(TEXTO FORNECIDO)
====

No tempo da Central do Brasil

by Diário do Vale

Saudade: O trem de prata com a locomotiva diesel

Essa greve dos caminhoneiros deixou este cronista com mais saudade dos trens que circulavam aqui na região, em Pinheiral até o leite chegava de trem, no “trem leiteiro” que passava às seis horas da manhã. Durante décadas a ferrovia serviu e nutriu as cidades do Vale do Paraíba e nunca nos deixou na mão, sem falar no conforto e na comodidade que era andar nos vários tipos de trens que circulavam por aqui, antes que acabassem com a Estrada de Ferro Central do Brasil durante os governos militares.
Na verdade as cidades da região cresceram em torno da ferrovia, que transportava de tudo, de gado a suprimentos básicos. Meu avô assinava o Correio da Manhã, um dos melhores jornais que já existiram nesse país – que também foi extinto pela ditadura militar, o jornal chegava de trem, vindo do Rio de Janeiro. Nas minhas férias a família pegava o “expressinho” na imponente estação Don Pedro II, cujo prédio continua lá no Rio de Janeiro, ao lado do Comando Militar do Leste. É uma construção imponente, que, guardadas as devidas proporções, sempre me lembrou a Grand Central Station de Nova York.

====

(LISTA DE TAREFAS)
a) Quais são os nomes de trens mencionados na crônica sobre a Central do Brasil?
b) Prossiga a crônica sobre a Central do Brasil a partir da última frase.
A listagem não é usada em nenhuma das tarefas.

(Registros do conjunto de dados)
====

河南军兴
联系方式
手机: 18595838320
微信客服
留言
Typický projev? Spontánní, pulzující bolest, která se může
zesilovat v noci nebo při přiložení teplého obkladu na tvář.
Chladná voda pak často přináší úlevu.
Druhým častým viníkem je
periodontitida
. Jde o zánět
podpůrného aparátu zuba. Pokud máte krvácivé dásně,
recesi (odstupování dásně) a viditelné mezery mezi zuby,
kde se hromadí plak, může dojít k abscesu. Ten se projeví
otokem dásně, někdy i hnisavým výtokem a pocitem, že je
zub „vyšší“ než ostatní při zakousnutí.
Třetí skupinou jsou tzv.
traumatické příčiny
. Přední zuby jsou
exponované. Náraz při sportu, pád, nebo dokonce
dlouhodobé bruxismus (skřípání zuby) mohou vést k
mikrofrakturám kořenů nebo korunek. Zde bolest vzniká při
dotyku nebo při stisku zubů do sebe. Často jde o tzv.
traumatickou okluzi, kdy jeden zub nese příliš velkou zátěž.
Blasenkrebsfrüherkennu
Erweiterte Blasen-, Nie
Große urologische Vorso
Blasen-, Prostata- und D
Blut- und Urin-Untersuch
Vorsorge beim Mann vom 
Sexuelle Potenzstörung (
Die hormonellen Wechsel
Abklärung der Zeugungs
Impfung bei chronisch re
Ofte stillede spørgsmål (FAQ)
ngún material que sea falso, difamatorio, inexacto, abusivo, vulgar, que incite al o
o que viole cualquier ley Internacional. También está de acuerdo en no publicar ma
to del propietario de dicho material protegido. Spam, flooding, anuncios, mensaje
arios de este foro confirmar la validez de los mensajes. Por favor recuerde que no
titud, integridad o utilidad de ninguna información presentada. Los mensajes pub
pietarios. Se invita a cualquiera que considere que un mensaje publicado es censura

====

(RESPOSTAS)
a) Trem de prata, trem leiteiro e expressinho.

b)
Meu pai comprava as passagens e embarcávamos às oito horas da manhã, nos vagões de madeira. A viagem era tranquila e muito bonita. Uma locomotiva elétrica Westinghouse, apelidada de “Escandalosa”, toda pintada de azul, puxava o trem até Barra do Piraí. Pra mim, quando criança, o momento mais emocionante era quando a composição passava pelo chamado “túnel 12”, no alto da serra, que tinha mais de um quilômetro de comprimento.
Na Barra, como dizíamos, tinha uma parada de uns vinte minutos para troca de locomotivas. A elétrica ia para as enormes oficinas e engatavam uma pequena máquina diesel elétrica, feita no Canadá, que por isso os maquinistas chamavam de “canadense”. Todas as locomotivas da Central tinham apelidos, uma delas se chamava “Biriba” em homenagem a um cachorro mascote do Botafogo Futebol Clube.
Aproveitávamos a parada para comprar queijo e outros produtos que eram vendidos na plataforma da estação. Assim que a canadense engatava retomávamos a viagem, chegando a Pinheiral por volta das onze horas da manhã. Tenho boas memorias das minhas férias em Pinheiral, depois daquela viagem de trem. A volta era no mesmo trem, que passava às 18 horas e chegava ao Rio às 21 horas. Uma hora a mais de viagem do que nos ônibus, mas o conforto era incomparável. Na década de 1970 os vagões de madeira foram aposentados e passamos a viajar no chamado “trem de aço”, depois “trem de prata”. Que usava uns vagões prateados fabricados pela empresa americana Budd.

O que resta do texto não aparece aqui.